The makers of these tests are expected to follow industry standards and guidelines, but they usually haven’t felt the need to try to seek FDA clearance for their products. (There are some exceptions, like a decade-old physician-ordered test from Luminex Corporation and a direct-to-consumer offering from 23andMe that became the first of its kind to win clearance last fall.)
The FDA has mostly left the makers of these companies alone, exercising what’s known in the industry as “enforcement discretion” — until recent months, when the agency has increasingly signaled that it’s stepping up enforcement around laboratory-developed tests.
With pharmacogenetic testing, the agency last fall issued a safety communicationsaying it hadn’t reviewed many commercial claims about gene-drug interactions — and was worried about how patients might act on them. Ben Kobren, a spokesperson for Silicon Valley-based Color, said that this communication was part of the reason his company made changes to the way it reports its pharmacogenetic results; Color also decided to act “out of an overabundance of caution,” he said.
Then, in April, FDA issued a formal warning letter to the genomics laboratory of the Virginia nonprofit health system Inova regarding its physician-ordered MediMap tests. Soon after, Inova stopped offering those tests, which in 2017 it had marketed during broadcasts of the Washington, D.C., NPR affiliate.
Meanwhile, industry insiders say that pharmacogenetic companies have been receiving informal letters and phone calls from FDA representatives. Other companies, such as Pennsylvania-based Genomind, have made changes to their test after reaching out to FDA proactively.
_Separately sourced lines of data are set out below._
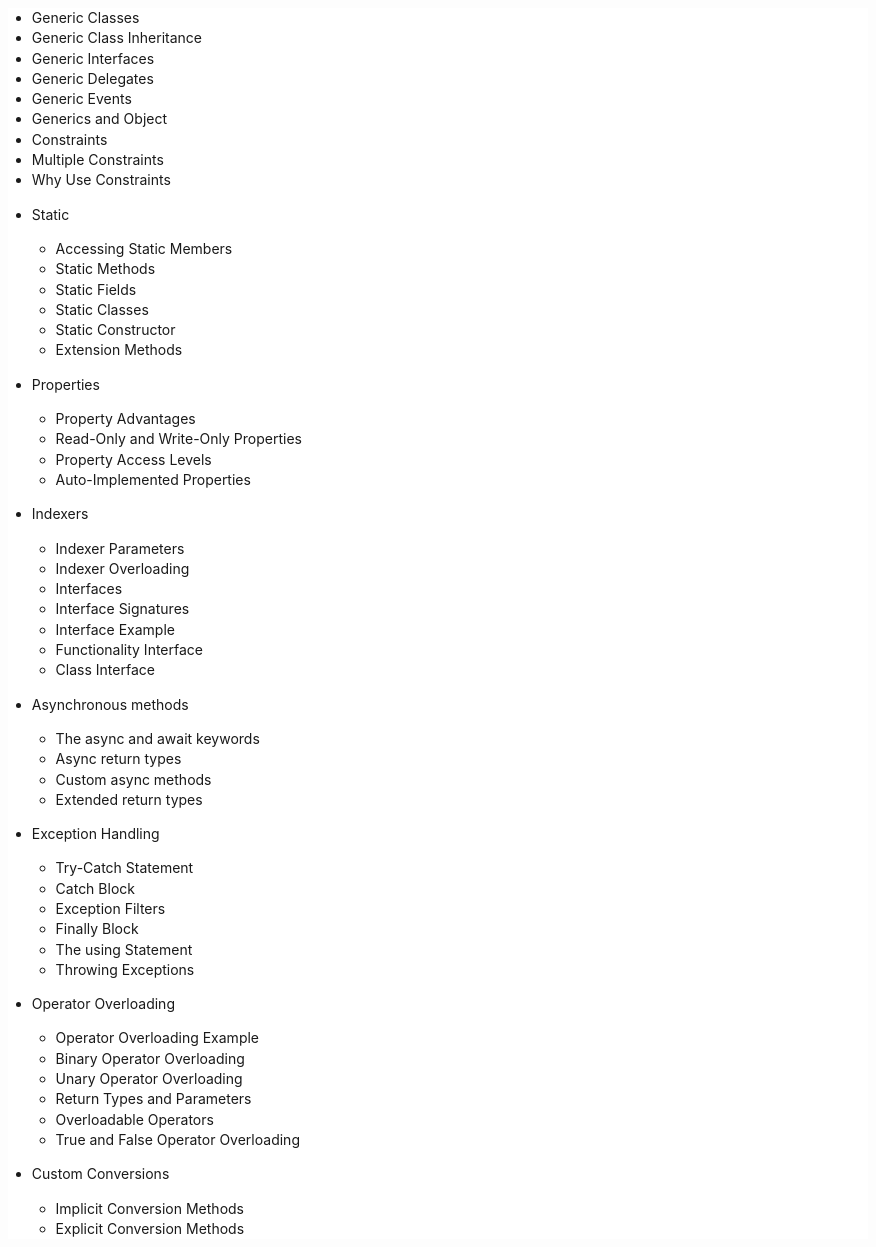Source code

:   - Generic Classes
  - Generic Class Inheritance
  - Generic Interfaces
  - Generic Delegates
  - Generic Events
  - Generics and Object
  - Constraints
  - Multiple Constraints
  - Why Use Constraints
* Static
  - Accessing Static Members
  - Static Methods
  - Static Fields
  - Static Classes
  - Static Constructor
  - Extension Methods
* Properties
  - Property Advantages
  - Read-Only and Write-Only Properties
  - Property Access Levels
  - Auto-Implemented Properties
* Indexers
  - Indexer Parameters
  - Indexer Overloading
  - Interfaces
  - Interface Signatures
  - Interface Example
  - Functionality Interface
  - Class Interface
* Asynchronous methods
  - The async and await keywords
  - Async return types
  - Custom async methods
  - Extended return types

* Exception Handling
  - Try-Catch Statement
  - Catch Block
  - Exception Filters
  - Finally Block
  - The using Statement
  - Throwing Exceptions

* Operator Overloading
  - Operator Overloading Example
  - Binary Operator Overloading
  - Unary Operator Overloading
  - Return Types and Parameters
  - Overloadable Operators
  - True and False Operator Overloading
* Custom Conversions
  - Implicit Conversion Methods
  - Explicit Conversion Methods
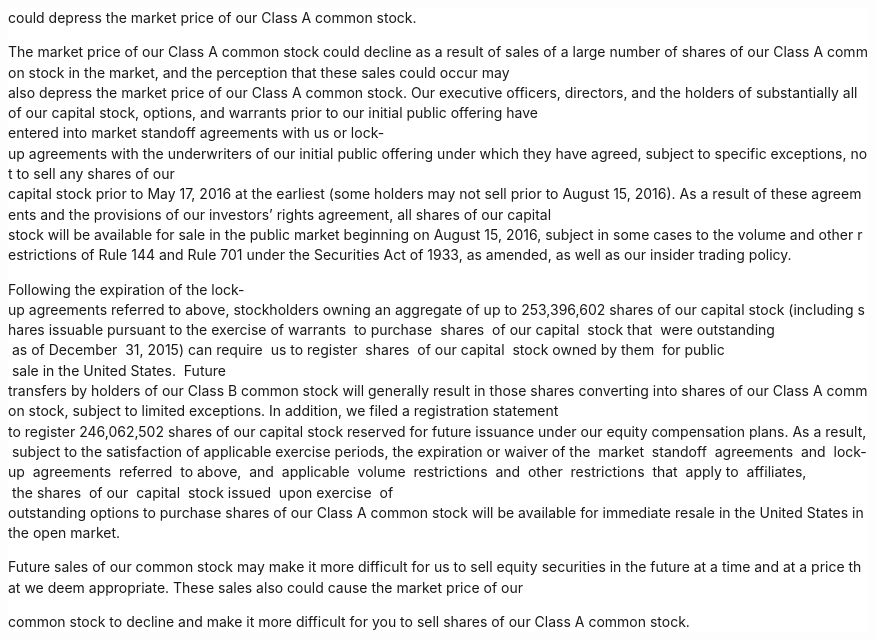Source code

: could
depress
the
market
price
of
our
Class
A
common
stock.

The market price of our Class A common stock could decline as a result of sales of a large number of shares of our Class A common stock in the market, and the perception that these sales could occur may
also depress the market price of our Class A common stock. Our executive officers, directors, and the holders of substantially all of our capital stock, options, and warrants prior to our initial public offering have
entered into market standoff agreements with us or lock-up agreements with the underwriters of our initial public offering under which they have agreed, subject to specific exceptions, not to sell any shares of our
capital stock prior to May 17, 2016 at the earliest (some holders may not sell prior to August 15, 2016). As a result of these agreements and the provisions of our investors’ rights agreement, all shares of our capital
stock will be available for sale in the public market beginning on August 15, 2016, subject in some cases to the volume and other restrictions of Rule 144 and Rule 701 under the Securities Act of 1933, as amended,
as well as our insider trading policy.

Following the expiration of the lock-up agreements referred to above, stockholders owning an aggregate of up to 253,396,602 shares of our capital stock (including shares issuable pursuant to the exercise of
warrants  to purchase  shares  of our capital  stock that  were outstanding  as of December  31, 2015) can require  us to register  shares  of our capital  stock owned by them  for public  sale in the United States.  Future
transfers by holders of our Class B common stock will generally result in those shares converting into shares of our Class A common stock, subject to limited exceptions. In addition, we filed a registration statement
to register 246,062,502 shares of our capital stock reserved for future issuance under our equity compensation plans. As a result, subject to the satisfaction of applicable exercise periods, the expiration or waiver of
the  market  standoff  agreements  and  lock-up  agreements  referred  to above,  and  applicable  volume  restrictions  and  other  restrictions  that  apply to  affiliates,  the shares  of our  capital  stock issued  upon exercise  of
outstanding options to purchase shares of our Class A common stock will be available for immediate resale in the United States in the open market.

Future sales of our common stock may make it more difficult for us to sell equity securities in the future at a time and at a price that we deem appropriate. These sales also could cause the market price of our

common stock to decline and make it more difficult for you to sell shares of our Class A common stock.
The company’s CEO, Shawn Patrick O’Brien, said he and his team contacted the FDA last fall to begin the process of seeking clearance for a physician-ordered test. The company introduced a new test in May, reporting information about how 24 genes may interact with certain medications.
In July, at the end of a routine face-to-face meeting with the FDA about its lab, agency representatives dropped some unexpected news: Genomind would need to make changes to its report. In several follow-up phone calls, representatives from the FDA made clear that Genomind — and the rest of the industry — could no longer report on interactions between genes and certain medications, including brand-name drugs, generics, and classes (like antidepressants or selective serotonin reuptake inhibitors). Instead, they would have to report generally about how a variant might affect the way drugs get absorbed, distributed, metabolized, or excreted.
O’Brien’s takeaway from those phone calls? The FDA is worried that certain marketing practices aimed at patients — something he emphasized his company steers clear of — “would make a patient stop their medication or move forward with another medication, not properly taper the dose between the two medications, and perhaps go from un-suicidal to suicidal, or have too many side effects because of a quick switch,” O’Brien said. Earlier this month, his company introduced an updated version of its report, with medication references removed.
Dr. Howard McLeod, who oversees pharmacogenetic testing as the medical director of a personalized medicine institute at Moffitt Cancer Center in Tampa, Fla., sees both good and bad in the FDA’s stepped-up scrutiny of the field.
“There are companies that were way overstating the effect of their test, and so this is cleaning that up,” McLeod said. But at the same time, he said, “it does put the patient and the ordering physician in a very vulnerable position — where instead of getting some guidance, they’re getting no guidance.”
That’s not a problem at medical centers where clinicians already have expertise about how to factor in genetic results when prescribing medications, McLeod said. But in most clinics and hospitals where that expertise is lacking, he said, the absence of specific information in these reports means that clinicians using them to inform decisions are “really having to rely on Google.”